SOURCE RECORDS below:

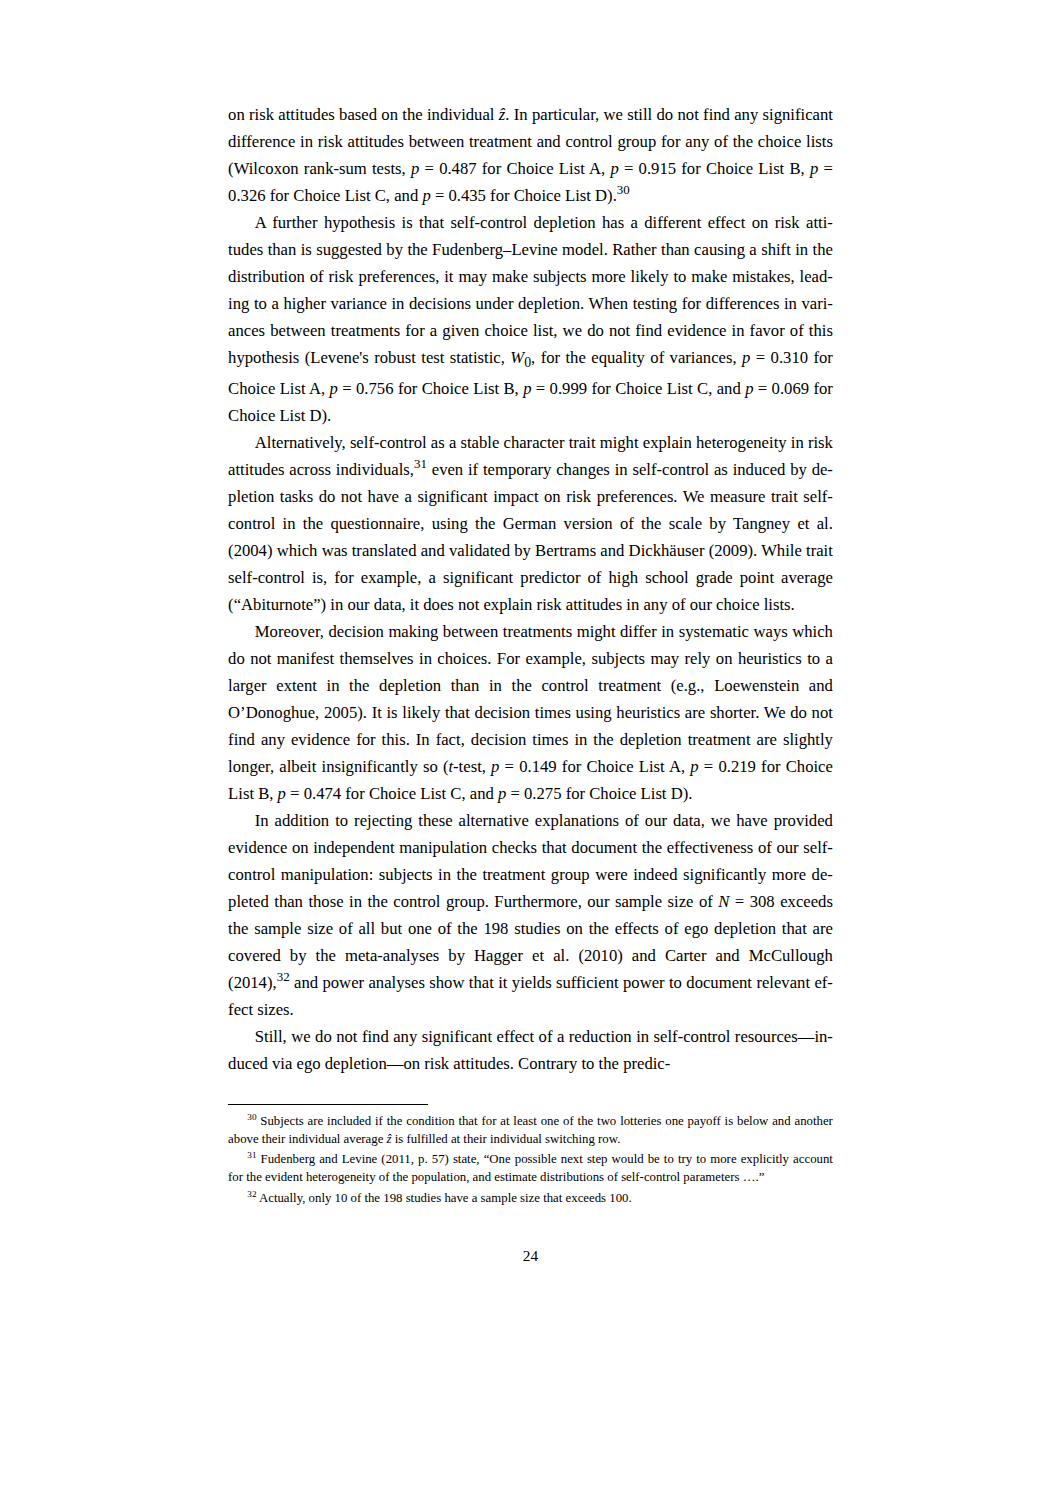on risk attitudes based on the individual ẑ. In particular, we still do not find any significant difference in risk attitudes between treatment and control group for any of the choice lists (Wilcoxon rank-sum tests, p = 0.487 for Choice List A, p = 0.915 for Choice List B, p = 0.326 for Choice List C, and p = 0.435 for Choice List D).30
A further hypothesis is that self-control depletion has a different effect on risk attitudes than is suggested by the Fudenberg–Levine model. Rather than causing a shift in the distribution of risk preferences, it may make subjects more likely to make mistakes, leading to a higher variance in decisions under depletion. When testing for differences in variances between treatments for a given choice list, we do not find evidence in favor of this hypothesis (Levene's robust test statistic, W0, for the equality of variances, p = 0.310 for Choice List A, p = 0.756 for Choice List B, p = 0.999 for Choice List C, and p = 0.069 for Choice List D).
Alternatively, self-control as a stable character trait might explain heterogeneity in risk attitudes across individuals,31 even if temporary changes in self-control as induced by depletion tasks do not have a significant impact on risk preferences. We measure trait self-control in the questionnaire, using the German version of the scale by Tangney et al. (2004) which was translated and validated by Bertrams and Dickhäuser (2009). While trait self-control is, for example, a significant predictor of high school grade point average (“Abiturnote”) in our data, it does not explain risk attitudes in any of our choice lists.
Moreover, decision making between treatments might differ in systematic ways which do not manifest themselves in choices. For example, subjects may rely on heuristics to a larger extent in the depletion than in the control treatment (e.g., Loewenstein and O’Donoghue, 2005). It is likely that decision times using heuristics are shorter. We do not find any evidence for this. In fact, decision times in the depletion treatment are slightly longer, albeit insignificantly so (t-test, p = 0.149 for Choice List A, p = 0.219 for Choice List B, p = 0.474 for Choice List C, and p = 0.275 for Choice List D).
In addition to rejecting these alternative explanations of our data, we have provided evidence on independent manipulation checks that document the effectiveness of our self-control manipulation: subjects in the treatment group were indeed significantly more depleted than those in the control group. Furthermore, our sample size of N = 308 exceeds the sample size of all but one of the 198 studies on the effects of ego depletion that are covered by the meta-analyses by Hagger et al. (2010) and Carter and McCullough (2014),32 and power analyses show that it yields sufficient power to document relevant effect sizes.
Still, we do not find any significant effect of a reduction in self-control resources—induced via ego depletion—on risk attitudes. Contrary to the predic-
30 Subjects are included if the condition that for at least one of the two lotteries one payoff is below and another above their individual average ẑ is fulfilled at their individual switching row.
31 Fudenberg and Levine (2011, p. 57) state, “One possible next step would be to try to more explicitly account for the evident heterogeneity of the population, and estimate distributions of self-control parameters ….”
32 Actually, only 10 of the 198 studies have a sample size that exceeds 100.
24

End of SOURCE RECORDS.

*EXERCISE DESCRIPTION*.
Write out the entries above word for word. Do not include the pictures.

*TASK RESPONSE*.
on risk attitudes based on the individual ẑ. In particular, we still do not find any significant difference in risk attitudes between treatment and control group for any of the choice lists (Wilcoxon rank-sum tests, p = 0.487 for Choice List A, p = 0.915 for Choice List B, p = 0.326 for Choice List C, and p = 0.435 for Choice List D).30
A further hypothesis is that self-control depletion has a different effect on risk attitudes than is suggested by the Fudenberg–Levine model. Rather than causing a shift in the distribution of risk preferences, it may make subjects more likely to make mistakes, leading to a higher variance in decisions under depletion. When testing for differences in variances between treatments for a given choice list, we do not find evidence in favor of this hypothesis (Levene's robust test statistic, W0, for the equality of variances, p = 0.310 for Choice List A, p = 0.756 for Choice List B, p = 0.999 for Choice List C, and p = 0.069 for Choice List D).
Alternatively, self-control as a stable character trait might explain heterogeneity in risk attitudes across individuals,31 even if temporary changes in self-control as induced by depletion tasks do not have a significant impact on risk preferences. We measure trait self-control in the questionnaire, using the German version of the scale by Tangney et al. (2004) which was translated and validated by Bertrams and Dickhäuser (2009). While trait self-control is, for example, a significant predictor of high school grade point average (“Abiturnote”) in our data, it does not explain risk attitudes in any of our choice lists.
Moreover, decision making between treatments might differ in systematic ways which do not manifest themselves in choices. For example, subjects may rely on heuristics to a larger extent in the depletion than in the control treatment (e.g., Loewenstein and O’Donoghue, 2005). It is likely that decision times using heuristics are shorter. We do not find any evidence for this. In fact, decision times in the depletion treatment are slightly longer, albeit insignificantly so (t-test, p = 0.149 for Choice List A, p = 0.219 for Choice List B, p = 0.474 for Choice List C, and p = 0.275 for Choice List D).
In addition to rejecting these alternative explanations of our data, we have provided evidence on independent manipulation checks that document the effectiveness of our self-control manipulation: subjects in the treatment group were indeed significantly more depleted than those in the control group. Furthermore, our sample size of N = 308 exceeds the sample size of all but one of the 198 studies on the effects of ego depletion that are covered by the meta-analyses by Hagger et al. (2010) and Carter and McCullough (2014),32 and power analyses show that it yields sufficient power to document relevant effect sizes.
Still, we do not find any significant effect of a reduction in self-control resources—induced via ego depletion—on risk attitudes. Contrary to the predic-
30 Subjects are included if the condition that for at least one of the two lotteries one payoff is below and another above their individual average ẑ is fulfilled at their individual switching row.
31 Fudenberg and Levine (2011, p. 57) state, “One possible next step would be to try to more explicitly account for the evident heterogeneity of the population, and estimate distributions of self-control parameters ….”
32 Actually, only 10 of the 198 studies have a sample size that exceeds 100.
24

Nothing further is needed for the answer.